I received a free copy of this book from LibraryThing in exchange for an honest review*. This is the second book in The Northumbrian Thrones Trilogy. I had not read the first book in this trilogy, but I had no difficulty following the plot. There is an excellent summary at the beginning of the book that explains the major events of the previous book. I am now looking forward to reading both the first and the third books.
I found this to be an intriguing story based on a fascinating time in history. Using Bede's History as an inspiration, Albert writes a convincing story about Oswald and his struggles as a prince, and a king. There is the added element of religious conversion that provides another source of tension to the story. Oswald and others have become Christian, while many still cling to their Pagan beliefs. The drama of the battles and in the character's lives made me not want to put the book down.

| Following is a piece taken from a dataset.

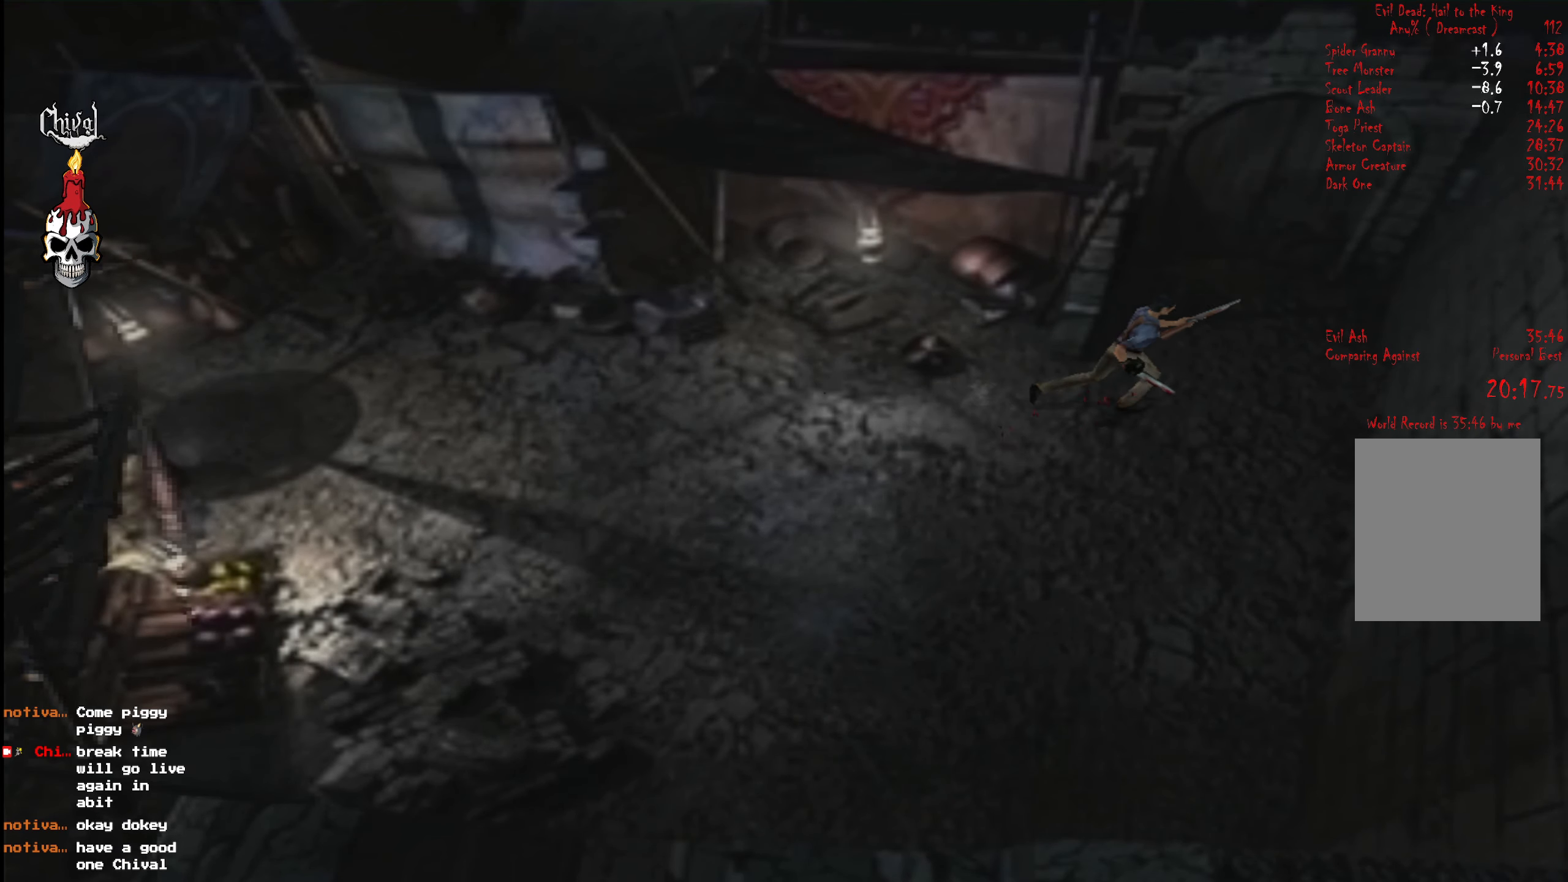
{"buttons": ["R2", "DPAD_UP"], "right_stick": "center", "events": [[17, "DPAD_LEFT", "down"], [317, "DPAD_LEFT", "up"]]}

I also appreciated the excellent Historical Note that Albert included at the end of the book. I was pleased with the details he provided, and liked learning where the story differed from historical events. There are also some books suggested for those that want to learn more about this time period.
I found this to be an enjoyable historical fiction novel, and I would recommend reading this book.
*Receiving a free copy of this book does not change my review. It simply provides me with a copy of a book I would not have gotten to as soon, or heard about otherwise.